I'm in another one of my blog slumps.
While I have been known to blog about some very personal feelings, they have always been my own feelings. And I'm OK with exposing what I feel about crap. But the latest pile of crap to shuffle into our house deals with someone else's feelings and it's not OK for me to expose that... it would feel too much like theft. And sadly, trying to work out my own feelings cannot be done in a way that doesn't give too much away of something that is not mine to give. Complicated enough?
So I sit here, in front of this "Create a Post" screen and try to write about the kids, or the chickens, or the ongoing porch light saga, or a random trip to Ikea, and everything is blank. This screen just stares at me and taunts me with the promise of a post I just can't write.

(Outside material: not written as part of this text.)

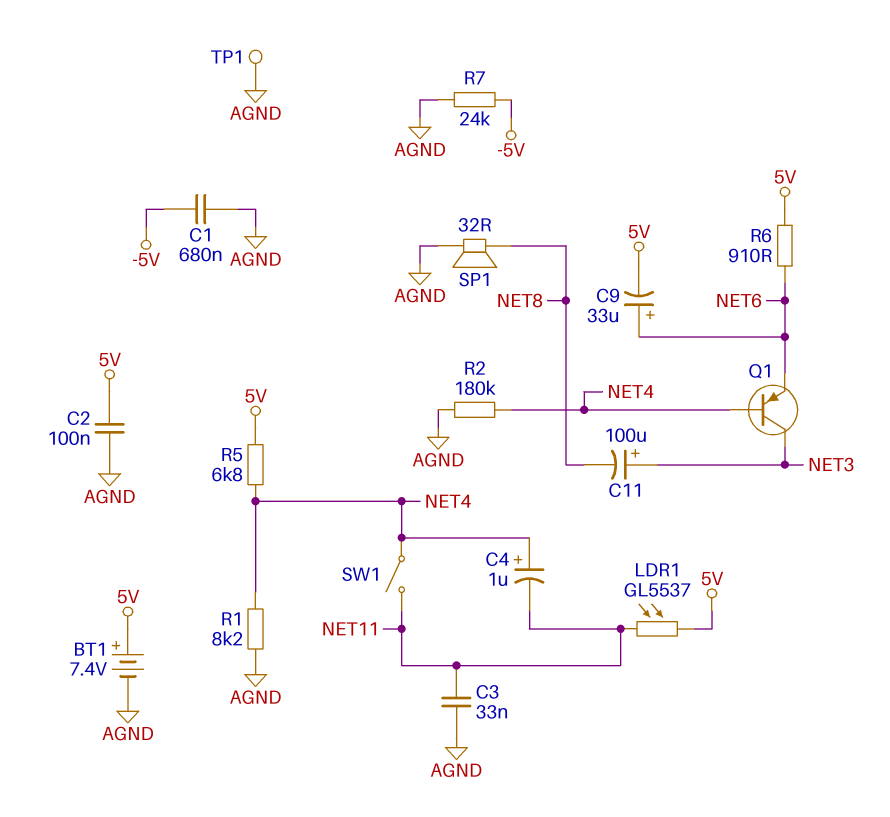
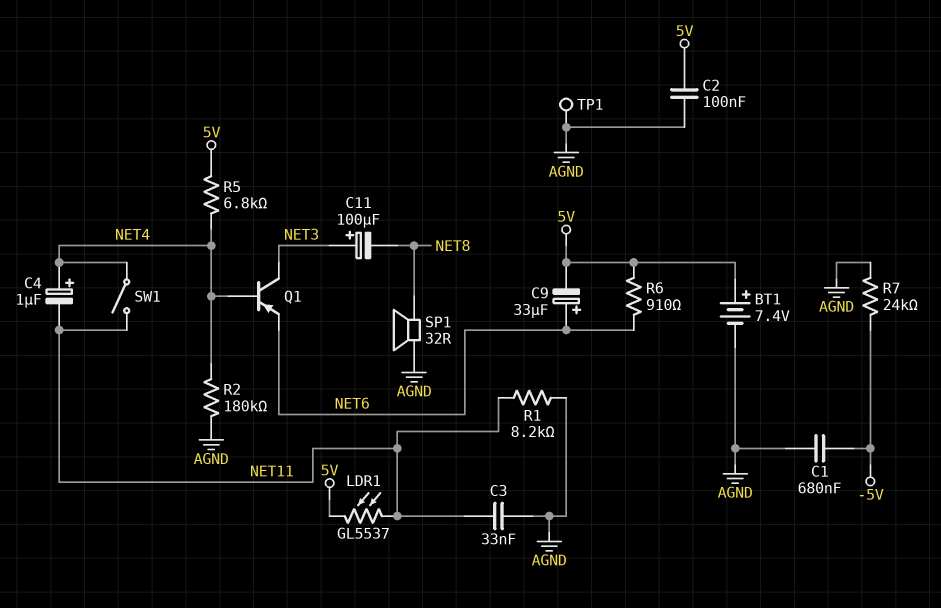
R1: 8.2k (AGND, NET4) -> 8.2k (AGND, NET11)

Consequently, I'm spending way more time on twitter, where you can't delve too deep in 140 characters or less.
Tonight I made a very simple dinner, throwing together pasta and roasted asparagus with a bit of goat cheese and butter to make a kind of, "mac & cheese's big sister who lives in the city and gets invited to ALL the hip parties, yo." And it was delish. Deeply tasty and perfect and despite the grown up taste, the kids even ate it happily. "This is good!" I remarked to the Mister, who nodded his head in agreement. "The simplest things usually are" he reminded me.
And he's right. Complicated can be beautiful and delicate and perfect, but usually it's messy and hard and hurts. And even when it is beautiful and delicate and perfect, it usually only is for a short amount of time. I wouldn't want to miss those moments. But I'm starting to learn that I cannot expect to live within them all the damn time. And when I settle down and take a deep breath, I can be startled by the beauty, delicacy and perfection in the simple moments I'm too busy to notice. Luckily, simple moments all over the place! They are in the way my kids sprawl out on the floor with paper and pens and scissors, working on art together or simply showing off their work to each other. Simple beauty is in the bird that takes up residence on our roof each summer, singing the whole day without interruption.
Simple delicacy surprises me when I come around a corner and the housemate's cactus has exploded into bloom, a single delicate flower emerging from all that sharp and taking my breath away.
So while I'm floundering in the complexity of relationships and health and primal emotion, I'm also doing my best to focus on the simple things. Hopefully that means I can get back to blogging in a meaningful way soon. Until then, bear with me; and maybe, if you could, share with me something simple and beautiful from your own life.